## PACKAGES

In [2]:
from pyspark.sql import SparkSession
from pyspark.ml import Pipeline
from pyspark.ml.feature import VectorAssembler, StringIndexer
from pyspark.ml.classification import DecisionTreeClassifier
from pyspark.ml.evaluation import MulticlassClassificationEvaluator

In [3]:
spark = SparkSession.builder.appName("IrisClassification").getOrCreate()

## DATA

In [11]:
data_path = "Iris.csv"
df = spark.read.csv(data_path, inferSchema=True, header=True)

## DATA PROCESSING

In [12]:
df.show()

+---+-------------+------------+-------------+------------+-----------+
| Id|SepalLengthCm|SepalWidthCm|PetalLengthCm|PetalWidthCm|    Species|
+---+-------------+------------+-------------+------------+-----------+
|  1|          5.1|         3.5|          1.4|         0.2|Iris-setosa|
|  2|          4.9|         3.0|          1.4|         0.2|Iris-setosa|
|  3|          4.7|         3.2|          1.3|         0.2|Iris-setosa|
|  4|          4.6|         3.1|          1.5|         0.2|Iris-setosa|
|  5|          5.0|         3.6|          1.4|         0.2|Iris-setosa|
|  6|          5.4|         3.9|          1.7|         0.4|Iris-setosa|
|  7|          4.6|         3.4|          1.4|         0.3|Iris-setosa|
|  8|          5.0|         3.4|          1.5|         0.2|Iris-setosa|
|  9|          4.4|         2.9|          1.4|         0.2|Iris-setosa|
| 10|          4.9|         3.1|          1.5|         0.1|Iris-setosa|
| 11|          5.4|         3.7|          1.5|         0.2|Iris-

In [13]:
df = df.drop("ID")

In [14]:
labelIndexer = StringIndexer(inputCol="Species", outputCol="label").fit(df)

In [15]:
featureAssembler = VectorAssembler(
    inputCols=["SepalLengthCm", "SepalWidthCm", "PetalLengthCm", "PetalWidthCm"],
    outputCol="features",
)

## MODEL

In [16]:
dt = DecisionTreeClassifier(labelCol="label", featuresCol="features")

## PIPELINE

In [17]:
Pipeline = Pipeline(stages=[labelIndexer, featureAssembler, dt])

## TRAIN, TEST SPLIT

In [18]:
(trainingData, testData) = df.randomSplit([0.7, 0.3])

## TRAINING

In [19]:
model = Pipeline.fit(trainingData)

## PREDICTION

In [23]:
predictions = model.transform(testData)

predictions.select("probability", "prediction", "label", "features").show(5)
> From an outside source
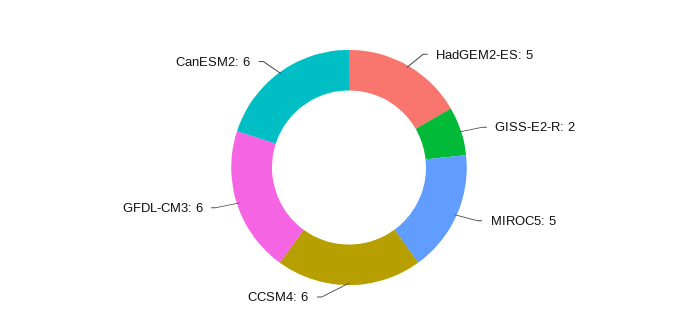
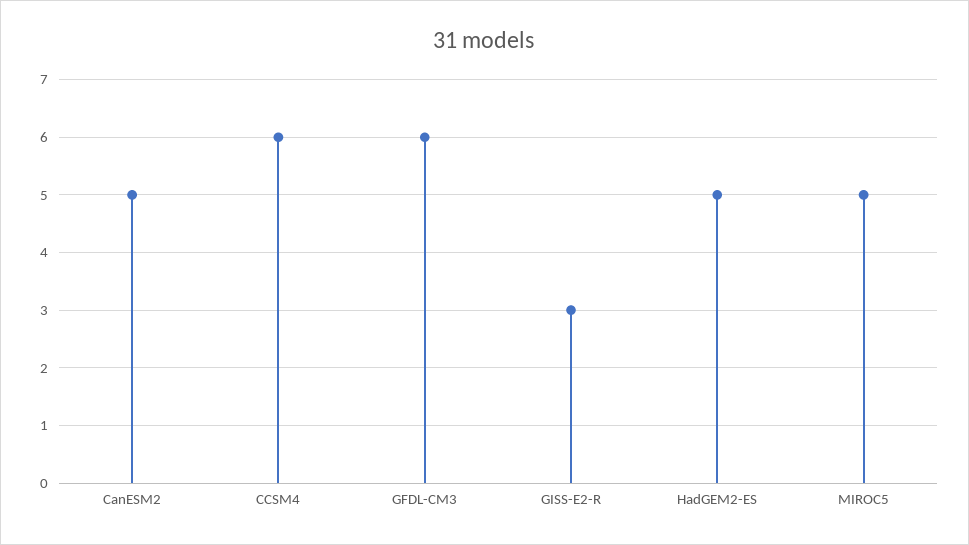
GISS-E2-R: 2 -> 3
CanESM2: 6 -> 5

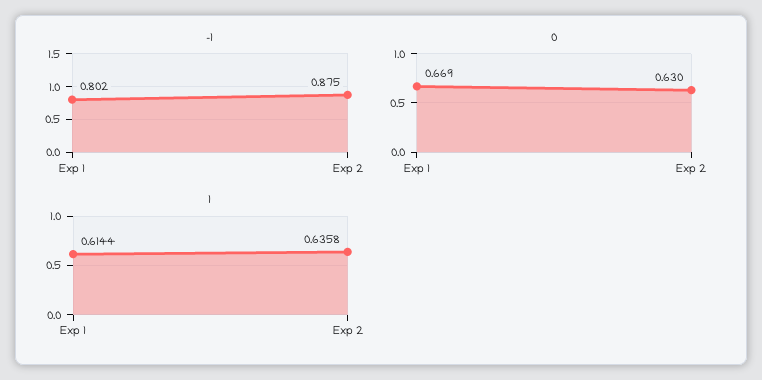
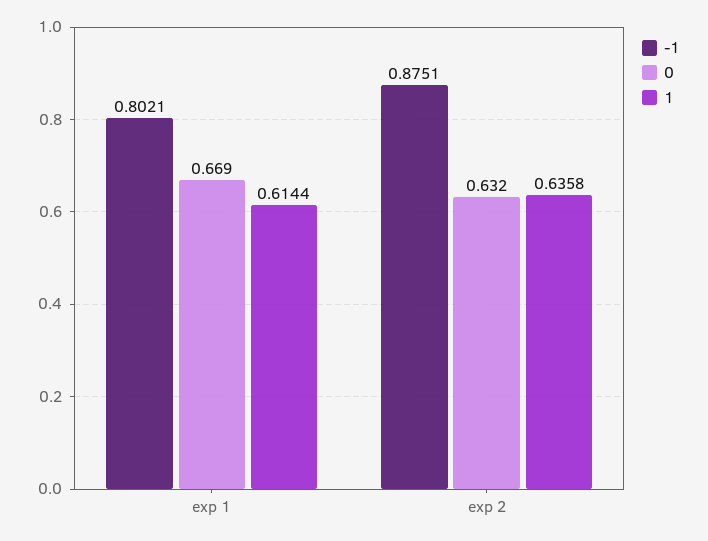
0, Exp 2: 0.63 -> 0.632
+-------------+----------+-----+-----------------+
|  probability|prediction|label|         features|
+-------------+----------+-----+-----------------+
|[1.0,0.0,0.0]|       0.0|  0.0|[4.5,2.3,1.3,0.3]|
|[1.0,0.0,0.0]|       0.0|  0.0|[4.6,3.2,1.4,0.2]|
|[1.0,0.0,0.0]|       0.0|  0.0|[4.7,3.2,1.3,0.2]|
|[0.0,1.0,0.0]|       1.0|  1.0|[4.9,2.4,3.3,1.0]|
|[0.0,1.0,0.0]|       1.0|  2.0|[4.9,2.5,4.5,1.7]|
+-------------+----------+-----+-----------------+
only showing top 5 rows



## EVALUATION

In [25]:
evaluator = MulticlassClassificationEvaluator(
    labelCol="label",
    predictionCol="prediction",
    metricName="accuracy"
)

accuracy = evaluator.evaluate(predictions)

error = 1.0 - accuracy

print(f"Test Error: {error}")

Test Error: 0.04878048780487809